Shell becoming an election issue
Latest development for the troubled energy giant in what is rapidly becoming a year of bad news is that the Nigerian election may be fought on plans to nationalise the country's natural resources.
It seems to be an emerging pattern that as energy becomes scarce, states don't like the idea of their oil and gas being sold or (in some cases) given away to transnational companies like Shell.
It seems unlikely, but who knows what is going to happen, maybe the general election in Ireland will be fought on similar issues.
On a day when the minister for justice is moaning about the cost of tribunals, and asking why the money spent there can't be used for parts of the economy which are underfunded like the Health Service, perhaps some smart candidate will start to question why the 51 Billion euro that the Corrib and associated fields are worth could not be used to fund something useful for the Irish economy.
Maybe even a tribunal of inquiry into the giveaway itself.
Shell in fresh Nigerian oil production threat
By : Richard Orange
14/02/2007
www.thebusinessonline.com
ROYAL DUTCH Shell, the energy giant, risks permanently losing some of its oil production in Nigeria amid growing anti-Western sentiment in the build-up to April’s presidential election.
The two leading presidential candidates, Major General Muhammadu Buhari and Umar Musa Yar’Adua, are considering nationalising oil fields in the Niger Delta should they come to power.
The Business has learnt that MD Yusuf, a powerful Nigerian political figure backing the Yar’Adua political campaign, has established links with the government of Hugo Chavez, the rabidly anti-Western Venezuelan president.

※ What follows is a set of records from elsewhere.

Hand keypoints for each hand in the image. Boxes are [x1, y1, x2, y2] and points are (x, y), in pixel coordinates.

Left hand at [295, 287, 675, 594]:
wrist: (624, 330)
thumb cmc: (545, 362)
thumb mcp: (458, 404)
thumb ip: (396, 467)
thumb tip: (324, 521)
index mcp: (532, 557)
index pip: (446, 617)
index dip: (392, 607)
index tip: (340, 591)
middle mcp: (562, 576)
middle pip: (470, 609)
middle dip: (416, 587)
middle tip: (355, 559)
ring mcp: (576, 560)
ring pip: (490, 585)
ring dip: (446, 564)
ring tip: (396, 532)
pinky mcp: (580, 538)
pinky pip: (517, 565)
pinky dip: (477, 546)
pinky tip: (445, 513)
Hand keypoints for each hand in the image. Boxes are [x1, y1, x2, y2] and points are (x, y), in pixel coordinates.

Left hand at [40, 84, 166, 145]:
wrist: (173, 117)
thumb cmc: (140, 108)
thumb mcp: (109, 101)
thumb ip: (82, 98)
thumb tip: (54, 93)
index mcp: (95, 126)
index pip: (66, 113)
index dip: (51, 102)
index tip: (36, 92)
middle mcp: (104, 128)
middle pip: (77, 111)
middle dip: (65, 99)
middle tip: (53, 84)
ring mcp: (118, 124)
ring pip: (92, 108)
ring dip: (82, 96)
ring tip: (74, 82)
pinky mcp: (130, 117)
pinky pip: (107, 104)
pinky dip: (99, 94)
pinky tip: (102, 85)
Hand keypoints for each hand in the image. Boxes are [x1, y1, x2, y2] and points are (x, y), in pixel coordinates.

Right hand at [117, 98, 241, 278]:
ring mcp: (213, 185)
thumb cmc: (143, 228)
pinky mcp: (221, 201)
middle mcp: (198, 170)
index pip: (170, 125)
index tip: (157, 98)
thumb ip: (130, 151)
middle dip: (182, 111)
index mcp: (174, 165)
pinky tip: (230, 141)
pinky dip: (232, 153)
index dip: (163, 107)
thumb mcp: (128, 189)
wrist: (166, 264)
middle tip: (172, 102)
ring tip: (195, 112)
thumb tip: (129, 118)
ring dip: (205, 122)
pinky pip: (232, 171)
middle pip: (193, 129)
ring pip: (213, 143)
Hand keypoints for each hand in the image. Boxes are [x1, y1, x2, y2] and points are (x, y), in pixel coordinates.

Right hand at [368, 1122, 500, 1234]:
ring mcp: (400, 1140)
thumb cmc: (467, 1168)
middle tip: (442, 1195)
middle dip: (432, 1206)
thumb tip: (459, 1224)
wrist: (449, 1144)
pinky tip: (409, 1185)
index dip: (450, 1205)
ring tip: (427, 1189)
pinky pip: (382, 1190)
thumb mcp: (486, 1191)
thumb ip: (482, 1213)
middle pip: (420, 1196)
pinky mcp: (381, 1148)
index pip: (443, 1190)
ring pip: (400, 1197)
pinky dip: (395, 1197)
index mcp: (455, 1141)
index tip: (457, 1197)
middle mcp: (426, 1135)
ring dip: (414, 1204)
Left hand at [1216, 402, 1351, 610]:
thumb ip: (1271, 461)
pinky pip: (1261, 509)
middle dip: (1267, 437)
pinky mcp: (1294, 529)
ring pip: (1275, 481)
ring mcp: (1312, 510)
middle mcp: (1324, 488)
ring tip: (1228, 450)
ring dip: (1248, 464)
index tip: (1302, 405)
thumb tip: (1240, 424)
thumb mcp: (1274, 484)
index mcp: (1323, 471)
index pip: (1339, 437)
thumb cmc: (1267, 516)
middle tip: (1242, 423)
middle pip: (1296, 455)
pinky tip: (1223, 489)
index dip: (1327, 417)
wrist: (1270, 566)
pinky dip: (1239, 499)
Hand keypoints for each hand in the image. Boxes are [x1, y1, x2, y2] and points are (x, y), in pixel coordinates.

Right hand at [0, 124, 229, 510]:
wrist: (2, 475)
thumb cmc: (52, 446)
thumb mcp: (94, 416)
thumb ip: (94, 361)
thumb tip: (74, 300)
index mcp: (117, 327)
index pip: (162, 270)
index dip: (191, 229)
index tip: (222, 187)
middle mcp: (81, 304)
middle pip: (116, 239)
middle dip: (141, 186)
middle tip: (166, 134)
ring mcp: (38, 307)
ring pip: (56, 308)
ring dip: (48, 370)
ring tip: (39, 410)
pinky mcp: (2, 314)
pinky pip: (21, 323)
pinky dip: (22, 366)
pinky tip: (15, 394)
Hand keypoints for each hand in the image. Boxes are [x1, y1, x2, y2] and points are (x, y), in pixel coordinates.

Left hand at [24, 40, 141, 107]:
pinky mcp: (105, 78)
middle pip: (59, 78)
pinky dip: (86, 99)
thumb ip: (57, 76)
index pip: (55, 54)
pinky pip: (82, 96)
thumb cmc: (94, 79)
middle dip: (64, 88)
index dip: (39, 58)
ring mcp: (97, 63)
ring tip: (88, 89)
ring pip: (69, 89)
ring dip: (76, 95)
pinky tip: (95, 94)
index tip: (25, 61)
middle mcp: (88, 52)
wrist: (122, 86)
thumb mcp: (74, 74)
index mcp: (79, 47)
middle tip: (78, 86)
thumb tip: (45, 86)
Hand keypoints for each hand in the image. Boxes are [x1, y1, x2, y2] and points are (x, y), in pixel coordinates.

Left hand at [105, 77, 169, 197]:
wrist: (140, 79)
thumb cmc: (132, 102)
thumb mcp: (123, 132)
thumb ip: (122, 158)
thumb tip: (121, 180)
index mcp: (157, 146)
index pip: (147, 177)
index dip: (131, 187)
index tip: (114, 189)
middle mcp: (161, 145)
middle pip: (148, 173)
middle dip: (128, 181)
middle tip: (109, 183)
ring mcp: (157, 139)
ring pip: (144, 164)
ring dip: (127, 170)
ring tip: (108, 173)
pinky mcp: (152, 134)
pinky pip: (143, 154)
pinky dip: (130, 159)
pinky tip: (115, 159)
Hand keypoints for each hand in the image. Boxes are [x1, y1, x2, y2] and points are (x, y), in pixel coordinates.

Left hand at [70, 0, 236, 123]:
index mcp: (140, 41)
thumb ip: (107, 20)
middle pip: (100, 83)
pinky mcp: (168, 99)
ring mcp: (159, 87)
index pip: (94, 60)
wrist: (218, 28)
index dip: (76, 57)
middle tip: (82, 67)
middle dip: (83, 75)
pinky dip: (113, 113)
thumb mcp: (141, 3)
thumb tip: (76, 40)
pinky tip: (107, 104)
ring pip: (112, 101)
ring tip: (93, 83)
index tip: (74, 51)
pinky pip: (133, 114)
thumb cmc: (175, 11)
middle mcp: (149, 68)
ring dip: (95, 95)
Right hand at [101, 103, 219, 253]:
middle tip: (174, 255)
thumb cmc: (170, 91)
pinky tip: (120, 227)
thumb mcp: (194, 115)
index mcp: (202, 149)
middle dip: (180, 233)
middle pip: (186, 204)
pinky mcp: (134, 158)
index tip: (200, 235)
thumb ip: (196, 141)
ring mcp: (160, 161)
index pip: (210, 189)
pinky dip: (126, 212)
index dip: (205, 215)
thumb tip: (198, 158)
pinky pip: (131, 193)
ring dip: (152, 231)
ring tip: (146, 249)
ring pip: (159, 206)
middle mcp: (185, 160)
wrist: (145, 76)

Chavez has forcefully renegotiated the terms on which international oil companies operate in his country.
Jon Bearman, managing director of Clearwater Research Services, an oil industry specialist, said the Venezuelans were actively seeking to influence policy in Nigeria.
Bearman said: “MD Yusuf has the contacts with Chavez and has been introducing the Venezuelans to Yar’Adua. The Venezuelans are trying to talk to anyone who’ll listen to them, and people around Yar’Adua are very interested in this resource nationalism agenda.”
Yar’Adua is the anointed candidate of Nigerian president Olusegun Obasanjo, and his People’s Democratic Party, putting him in a strong position. He has pledged to continue with Obasanjo’s privatisation programme.
Advisers to the candidates, Bearman said, were considering whether bringing some of the fields in the most contested areas of the Niger Delta back under government control might be a way of bringing an end to violence in the region.
Shell’s operations in Nigeria have been seriously disrupted by violence in the Niger Delta. A fifth of Nigeria’s oil production capacity, or about 600,000 barrels per day, has been shut down for a year because of militant attacks.